My personal shame faded away as incensement rose to the foreground. I realized that all women potentially faced a fate similar to mine, even my young daughter. This was a societal ill, an injustice, a cultural failing that allowed the undercurrent of misogyny to survive.
These beliefs infiltrated our communities, popular culture, and our homes.
I started to finally give myself permission to focus on impacting the future instead of second-guessing the past.
Slowly, the tired phrases of self-blame were replaced with the acknowledgment that I did not make a mistake when I married my ex, that he wasn’t a nice guy, and that in abuse, truth is the only side to the story. I could finally tell myself that this mess was not my fault.
The difference was this time I believed it. The “S” was almost unnoticeable now. As in The Scarlet Letter, “She did not know the weight until she felt her freedom.” I never realized how much shame was holding me back.
We are not drawn to our abusers.
They exist because our current culture makes it very easy for them.
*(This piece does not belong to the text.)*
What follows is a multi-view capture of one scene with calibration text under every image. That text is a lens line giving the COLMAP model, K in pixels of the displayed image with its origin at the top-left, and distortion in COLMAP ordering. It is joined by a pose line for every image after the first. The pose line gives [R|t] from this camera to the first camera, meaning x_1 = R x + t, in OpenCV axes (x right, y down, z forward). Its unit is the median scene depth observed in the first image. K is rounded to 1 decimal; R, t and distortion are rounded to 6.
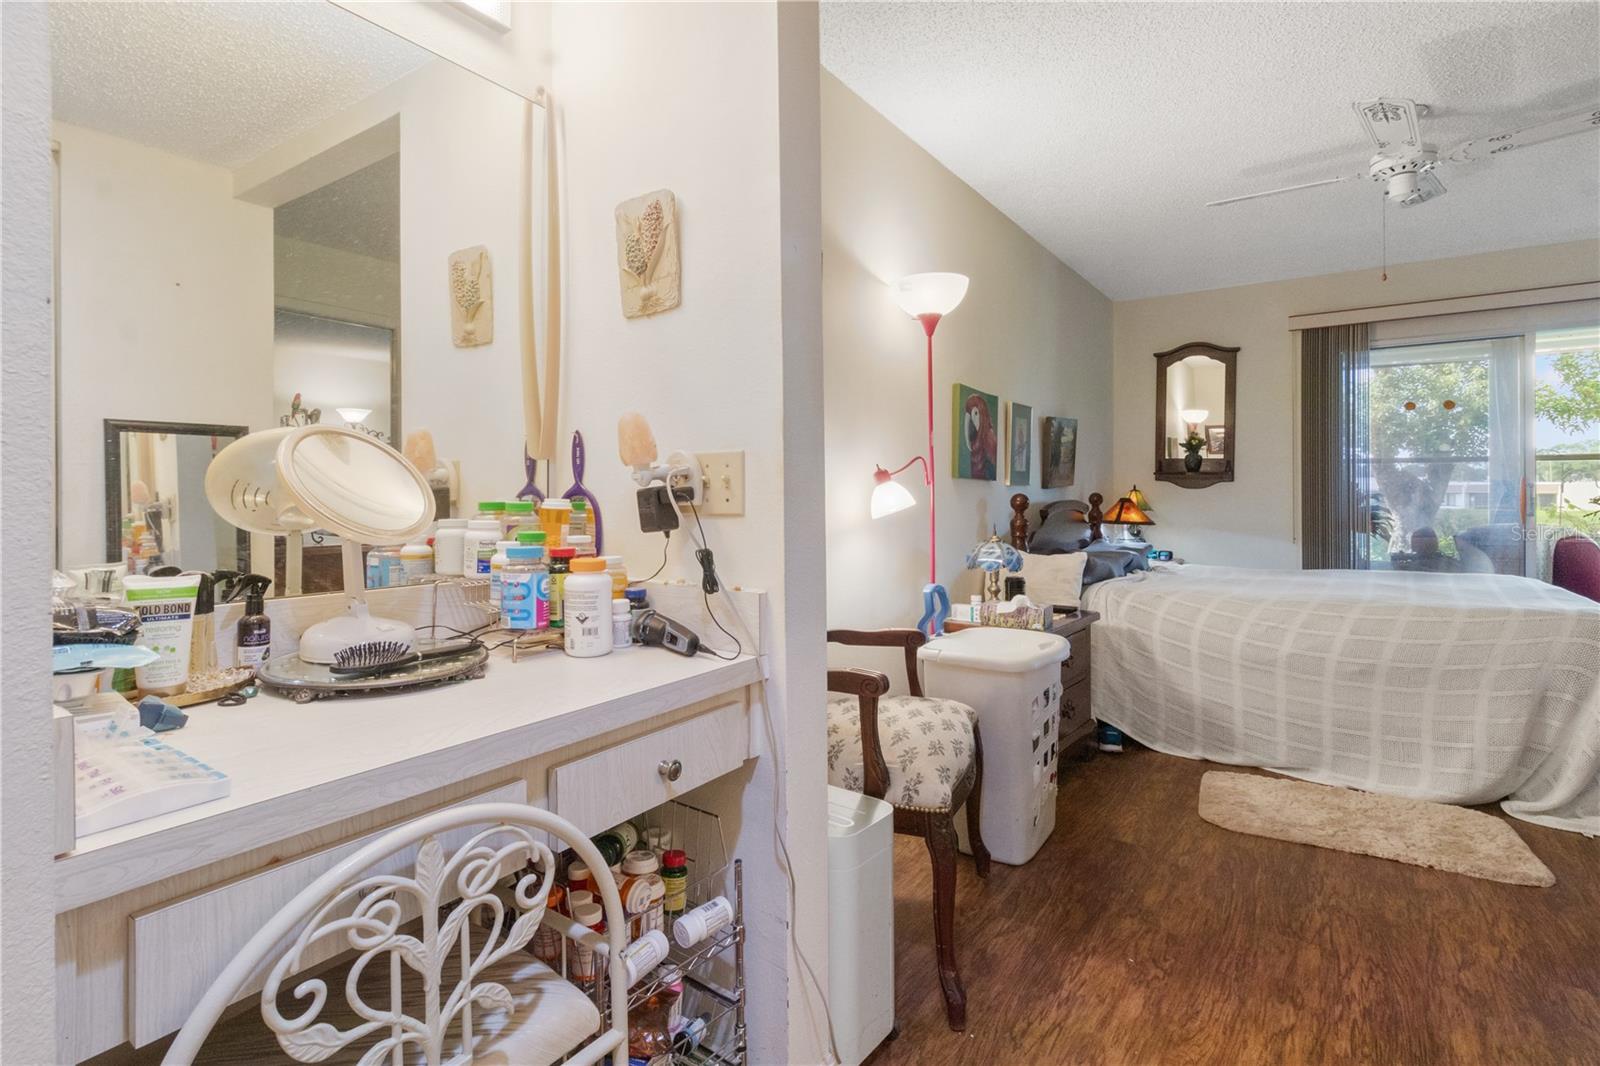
lens RADIAL K [[790.5, 0, 799.0], [0, 790.5, 486.5], [0, 0, 1]] dist [0.003288, 0.000358]
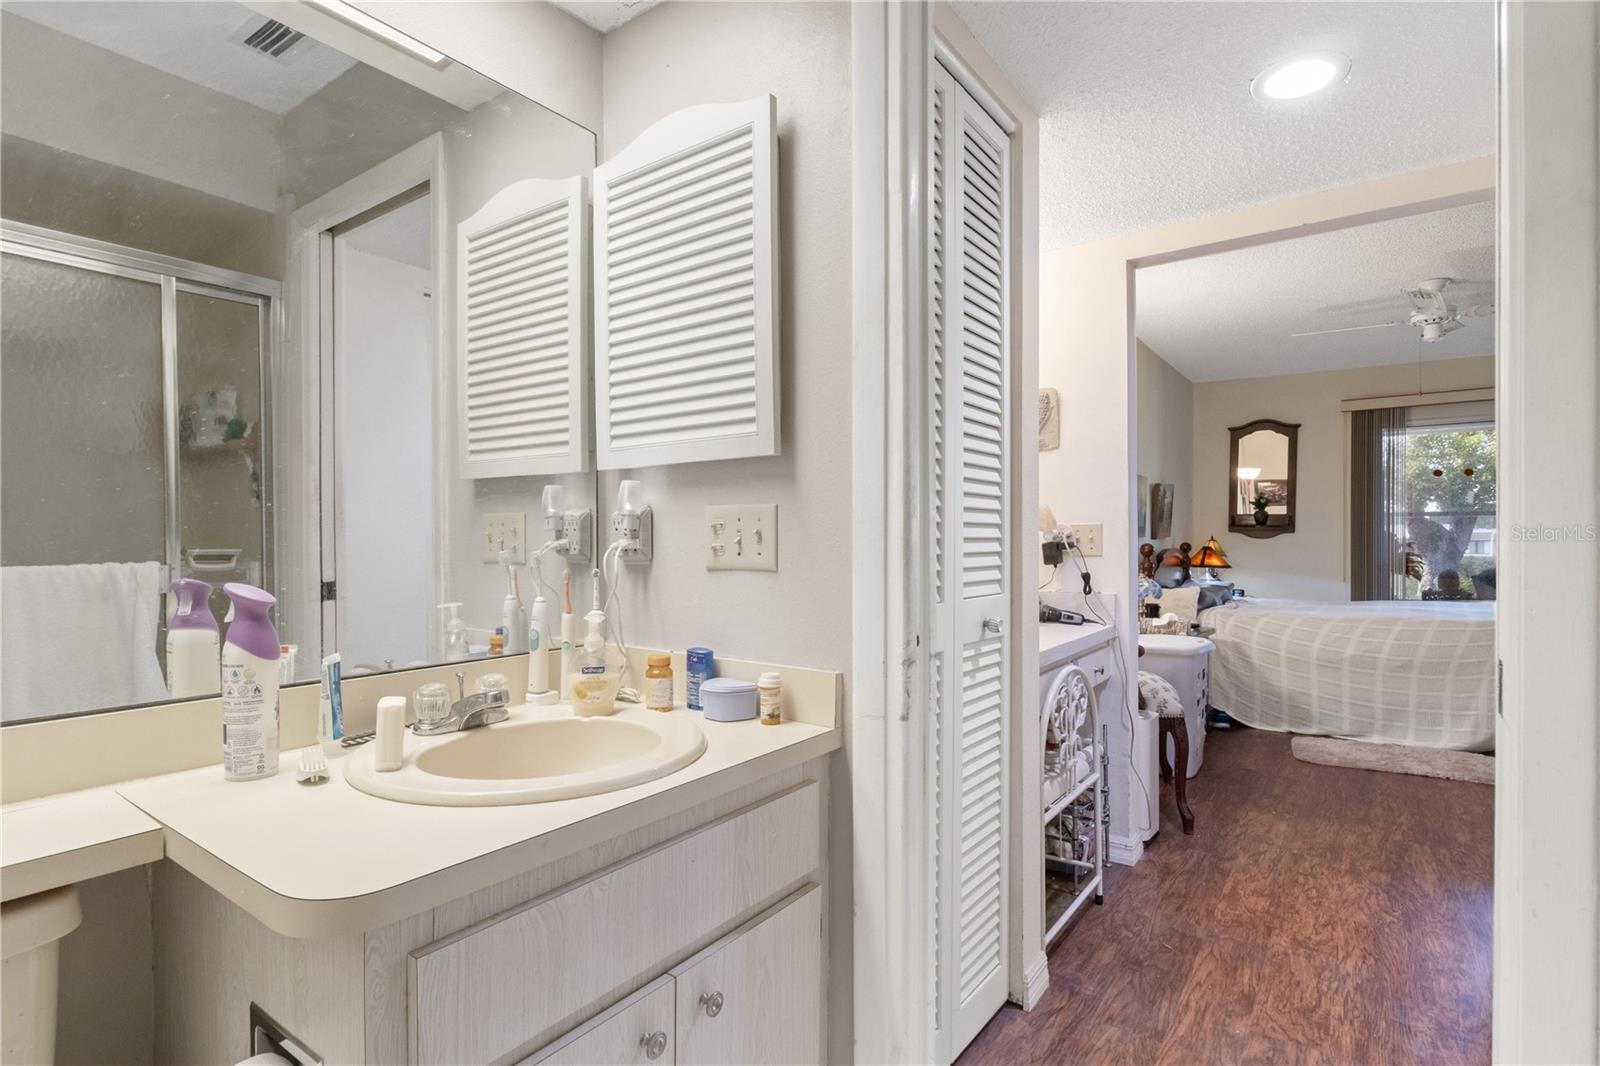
lens RADIAL K [[818.6, 0, 796.6], [0, 818.6, 543.6], [0, 0, 1]] dist [-0.003887, -0.000610]
pose [[0.999958, -0.002433, -0.008877, -0.353357], [0.002525, 0.999943, 0.010416, -0.007762], [0.008851, -0.010438, 0.999906, -0.460459]]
And it’s time we make it harder. It’s time we shift our culture from that of a hierarchy to that of equal members of the same team.
It’s time that from an early age, males and females learn to respect each other at home, school, and work. My heart is full of hope for the future, but I understand that it will not come easily. We have a power within us that our abusers underestimated.
But first, we must free ourselves of the burden of shame and realize that we are survivors.
And so, when I look in the mirror today, I see a woman who has triumphed. And my face is not the only reflection I see. I see the millions of women who have suffered and prevailed.
Their story is my story.
Their struggle is your struggle.
And best of all, their victory is for all of us.